Before the arrival of the Spanish, the cult of death was one of the fundamental rituals of ancient Mexican culture. The day of the dead in the indigenous worldview implies the temporary return of the souls of the deceased, who return to the world of the living people to live with their families and share the food that is offered to them on the altars to honor their memory. Family members decorate graves and headstones; Offerings consist of plates of food, water, drinks, cigarettes, flowers, colorful handicrafts, skulls, and toys for the souls of children.
When the Spanish arrived in America, they brought their own traditions with them and celebrations to commemorate their deceased, where the dead were remembered on All Saints’ Day. By imposing their religion on the Mesoamerican natives, a syncretism was created that mixed European and pre-Hispanic traditions, making the Catholic festivities of All Saints and All Souls Day coincide with the similar ritual of the ancient Mexicans around the cult of their ancestors and death, thus creating the current Day of the Dead, in which part of the worldview of the ancient Mesoamericans still survives.
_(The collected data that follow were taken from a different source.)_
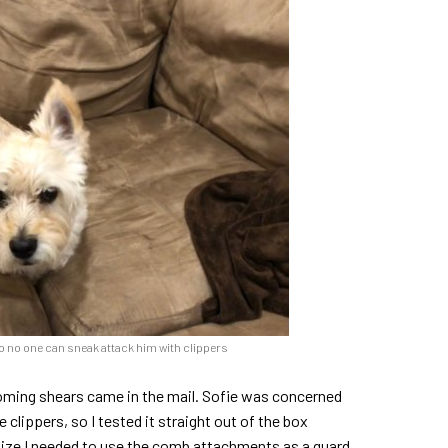
o no one can sneak attack him with clippers
ooming shears came in the mail. Sofie was concerned
clippers, so I tested it straight out of the box
alize I needed to use the comb attachments as a guard,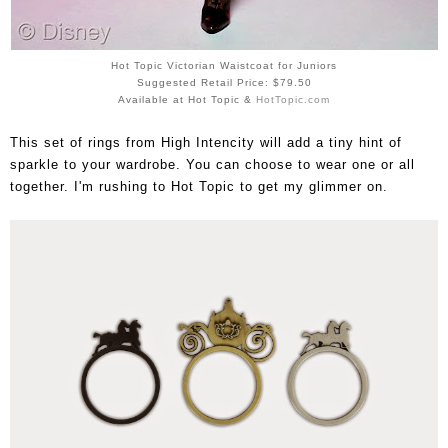
Hot Topic Victorian Waistcoat for Juniors
Suggested Retail Price: $79.50
Available at Hot Topic &
HotTopic.com
This set of rings from High Intencity will add a tiny hint of
sparkle to your wardrobe. You can choose to wear one or all
together. I'm rushing to Hot Topic to get my glimmer on.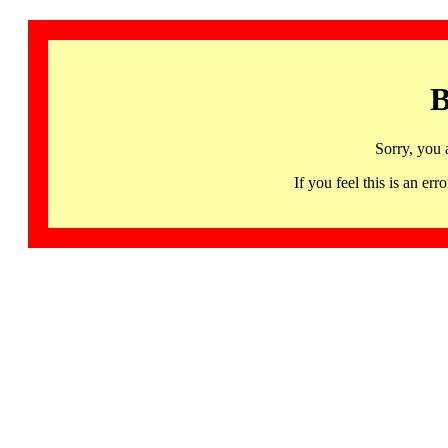
B
Sorry, you 
If you feel this is an 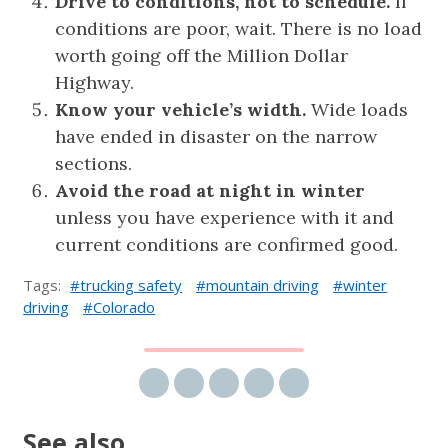
Drive to conditions, not to schedule.
If
conditions are poor, wait. There is no load
worth going off the Million Dollar
Highway.
Know your vehicle’s width.
Wide loads
have ended in disaster on the narrow
sections.
Avoid the road at night in winter
unless you have experience with it and
current conditions are confirmed good.
Tags:
trucking safety
mountain driving
winter
driving
Colorado
Share via email
Share on Facebook
Share on Twitter
Share on LinkedIn
Share on Reddit
See also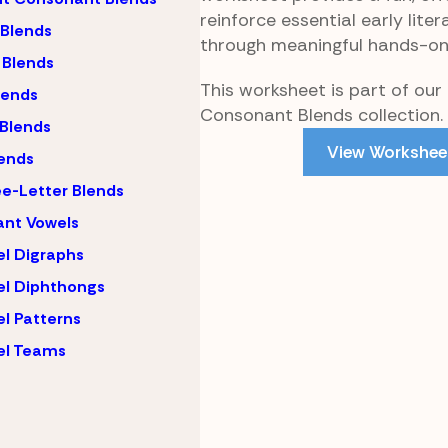
reinforce essential early litera
 Blends
through meaningful hands-on
 Blends
This worksheet is part of our
lends
Consonant Blends collection.
 Blends
View Workshee
ends
e-Letter Blends
ant Vowels
l Digraphs
l Diphthongs
l Patterns
el Teams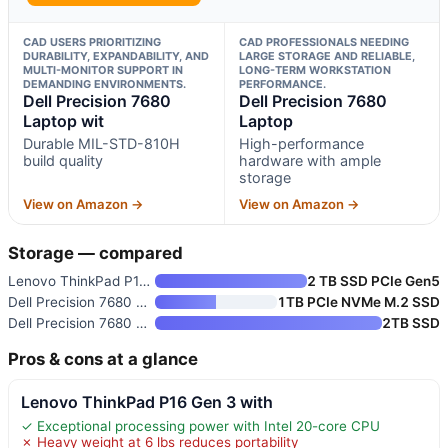
CAD USERS PRIORITIZING
CAD PROFESSIONALS NEEDING
DURABILITY, EXPANDABILITY, AND
LARGE STORAGE AND RELIABLE,
MULTI-MONITOR SUPPORT IN
LONG-TERM WORKSTATION
DEMANDING ENVIRONMENTS.
PERFORMANCE.
Dell Precision 7680
Dell Precision 7680
Laptop wit
Laptop
Durable MIL-STD-810H
High-performance
build quality
hardware with ample
storage
View on Amazon →
View on Amazon →
Storage — compared
Lenovo ThinkPad P16 Gen 3 with
2 TB SSD PCIe Gen5
Dell Precision 7680 Laptop wit
1TB PCIe NVMe M.2 SSD
Dell Precision 7680 Laptop
2TB SSD
Pros & cons at a glance
Lenovo ThinkPad P16 Gen 3 with
✓ Exceptional processing power with Intel 20-core CPU
✗ Heavy weight at 6 lbs reduces portability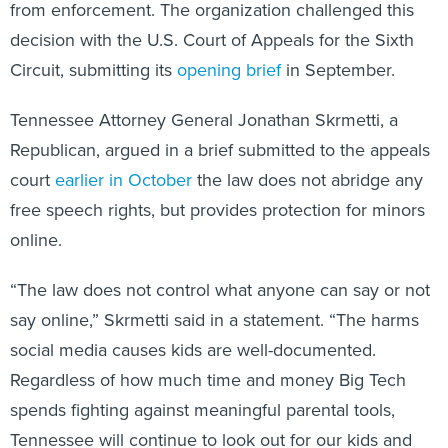
from enforcement. The organization challenged this
decision with the U.S. Court of Appeals for the Sixth
Circuit, submitting its
opening brief
in September.
Tennessee Attorney General Jonathan Skrmetti, a
Republican, argued in a brief submitted to the appeals
court
earlier in October
the law does not abridge any
free speech rights, but provides protection for minors
online.
“The law does not control what anyone can say or not
say online,” Skrmetti said in a statement. “The harms
social media causes kids are well-documented.
Regardless of how much time and money Big Tech
spends fighting against meaningful parental tools,
Tennessee will continue to look out for our kids and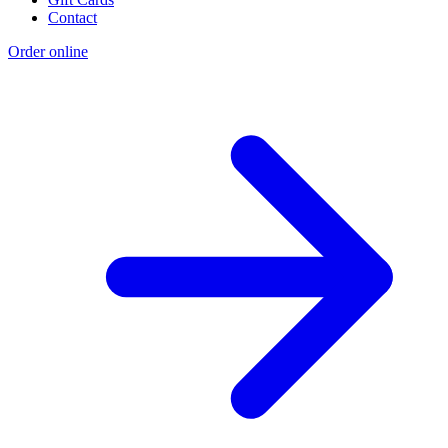
Contact
Order online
On November 7, 2003, UNESCO distinguished the indigenous festival of the Day of the Dead as a Masterpiece of the Oral and Intangible Heritage of Humanity, considering that this festival is: “One of the most relevant representations of the living heritage of Mexico and the world, and as one of the oldest and strongest cultural expressions among the indigenous groups of the country”.
Posada stood out as an engraver, a technique with which he made a series of famous skulls that have been associated with this festivity. These images are a fusion of pre-Columbian, colonial, and popular visions. His most famous work is The Garbancera Skull (also known as “Dapper Skull” or “Elegant Skull”) (1), whose figure, within his visual discourse characterized by folkloric, costumbrist scenes, social and political criticism, was conceived as a criticism of women who tried to hide their indigenous origins by imitating European fashions.
The Garbancera Skull was taken up by Diego Rivera and renamed as La Catrina, an image that he included in his mural Dream of a Sunday Afternoon in the Alameda Central Park (2). In the center of this composition stands out a group of characters, including the painter, self-portraited as a child together with La Catrina, Frida Kahlo, and José Guadalupe Posada with a cane. From then on, this figure went down in history symbolizing Mexico and its Day of the Dead throughout the world. La Catrina is the most popular Mexican representation of death in that country.